A giant of the American forest both in stature and importance, the American chestnut disappeared 100 years ago when chestnut blight, a disease caused by a fungus imported on Japanese chestnut trees, spread throughout the East and killed an estimated 3.5 billion of these giant trees.
Two groups are breeding chestnuts with increased resistance to the blight — The American Chestnut Foundation and the Connecticut Agricultural Experiment Station. Both use a backcross breeding technique to breed Asian and America chestnuts through six generations. The resulting trees are fifteen-sixteenths American and one-sixteenth Chinese and should have increased resistance to the chestnut blight fungus. The resistance of the chestnuts from these two breeding programs is still in the testing phase.

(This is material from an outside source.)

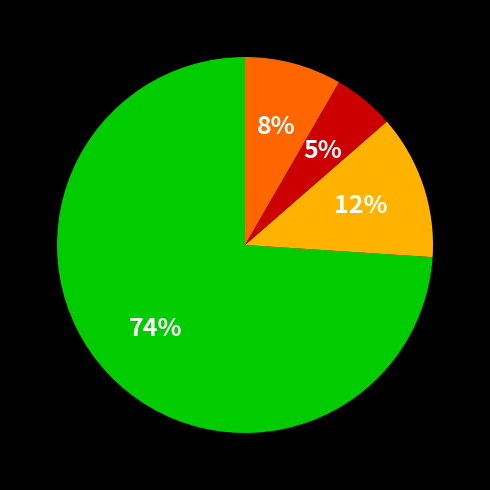

To the nearest percent, what is the average slice percentage?

25%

For scientists, the prospect of a blight-resistant American chestnut tree poses another question: after American chestnuts have been gone for a century, how do foresters reintroduce them to the landscape? To address the question specifically for Allegheny National Forest, Pinchot and her colleagues are establishing a 10-year study to evaluate the influence of light availability and abundance of competing seedlings on long-term growth and survival of hybrid American chestnut seed and seedlings. The main objective is to test the long-term survival and growth of chestnut planted in each of the three stages of the three-stage shelterwood sequence used to regenerate oak.